The song of the Sirens

Considering these different umwelts and the fact that many species operate in domains other than the visual means that sound can be used to track and trace the wellbeing of ecosystems. Bioacoustics, the study of animal sounds, is now monitored with and without AI tools to detect patterns and differentiate the sounds of different species. Variations in animal vocals mean that bioacoustic tracking can be used not only to detect population size, but also changes in behavior and possible stressors.
Taking advantage of the centrality of sound to different animals means that we can keep track of vulnerable animals that are hard to detect, like the massive Sperm whale, and measure cryptic behaviors that are hard to observe, like the rumbles the Critically Endangered African elephant use to communicate.
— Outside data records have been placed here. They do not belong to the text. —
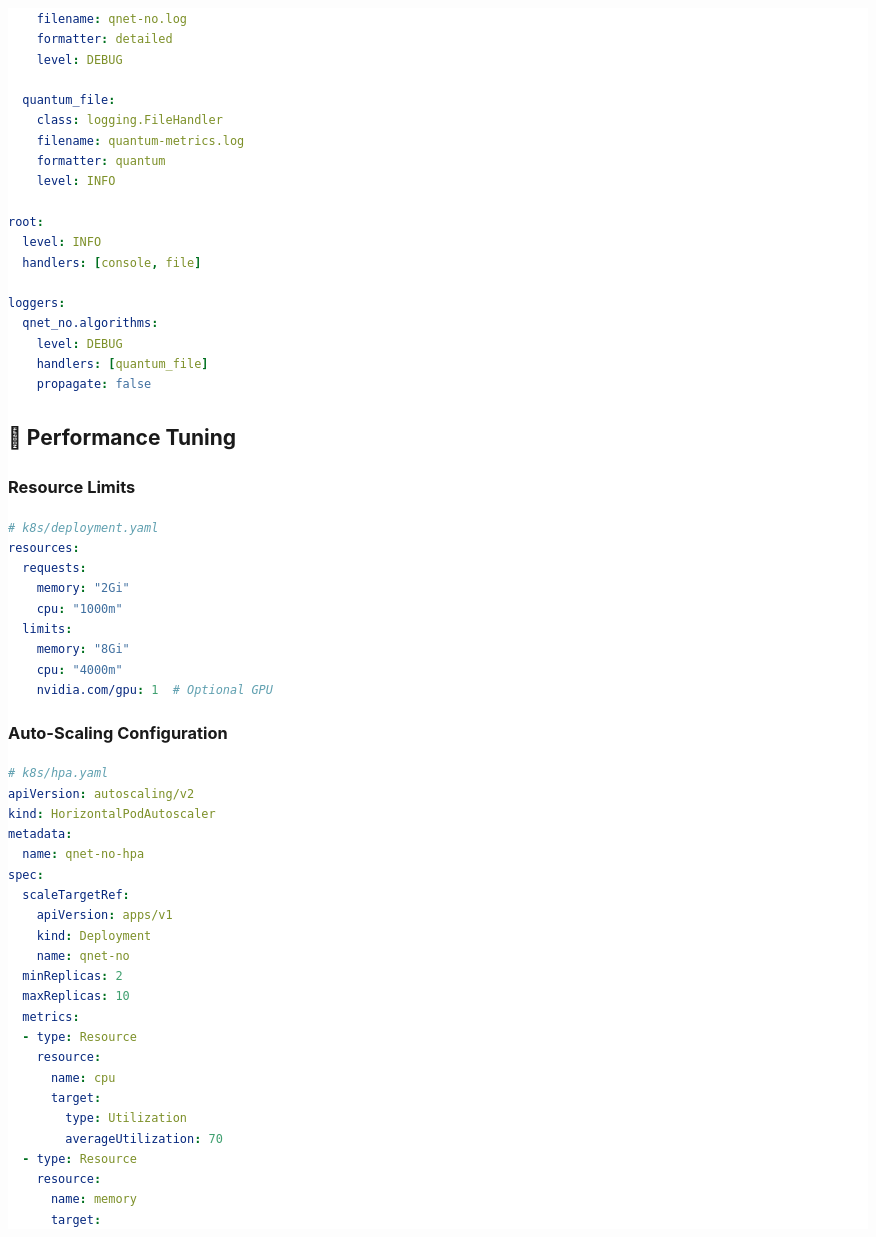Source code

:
 ```yaml
    filename: qnet-no.log
    formatter: detailed
    level: DEBUG
  
  quantum_file:
    class: logging.FileHandler
    filename: quantum-metrics.log
    formatter: quantum
    level: INFO

root:
  level: INFO
  handlers: [console, file]

loggers:
  qnet_no.algorithms:
    level: DEBUG
    handlers: [quantum_file]
    propagate: false
```

## 🔧 Performance Tuning

### Resource Limits

```yaml
# k8s/deployment.yaml
resources:
  requests:
    memory: "2Gi"
    cpu: "1000m"
  limits:
    memory: "8Gi"
    cpu: "4000m"
    nvidia.com/gpu: 1  # Optional GPU
```

### Auto-Scaling Configuration

```yaml
# k8s/hpa.yaml
apiVersion: autoscaling/v2
kind: HorizontalPodAutoscaler
metadata:
  name: qnet-no-hpa
spec:
  scaleTargetRef:
    apiVersion: apps/v1
    kind: Deployment
    name: qnet-no
  minReplicas: 2
  maxReplicas: 10
  metrics:
  - type: Resource
    resource:
      name: cpu
      target:
        type: Utilization
        averageUtilization: 70
  - type: Resource
    resource:
      name: memory
      target:
```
We also may be able to reduce disturbances to habitats and the costs associated with monitoring hard-to-reach areas.
The world as we know it is merely one aspect, one face to an infinitely complex system, experienced by different organisms in completely distinct ways. The barrier between these worlds, however, is thin. This means that, on the one hand, we can try to experience a bit of the soundscape by closing our eyes and bathing in the noise, the chirp, the buzz and the whistle of the wind. On the TiME website, you will now find sound clips of the habitats we want to protect; you can not only see them through photos, but also hear them through a recording — a parallel and not less significant side of their existence.
On the other hand, we must actively remember that while hidden, the submerged part of the iceberg, is just as real, and just as impacted by our actions. As tragically discovered by RMS Titanic, neglecting to consider the invisible can have grave implications.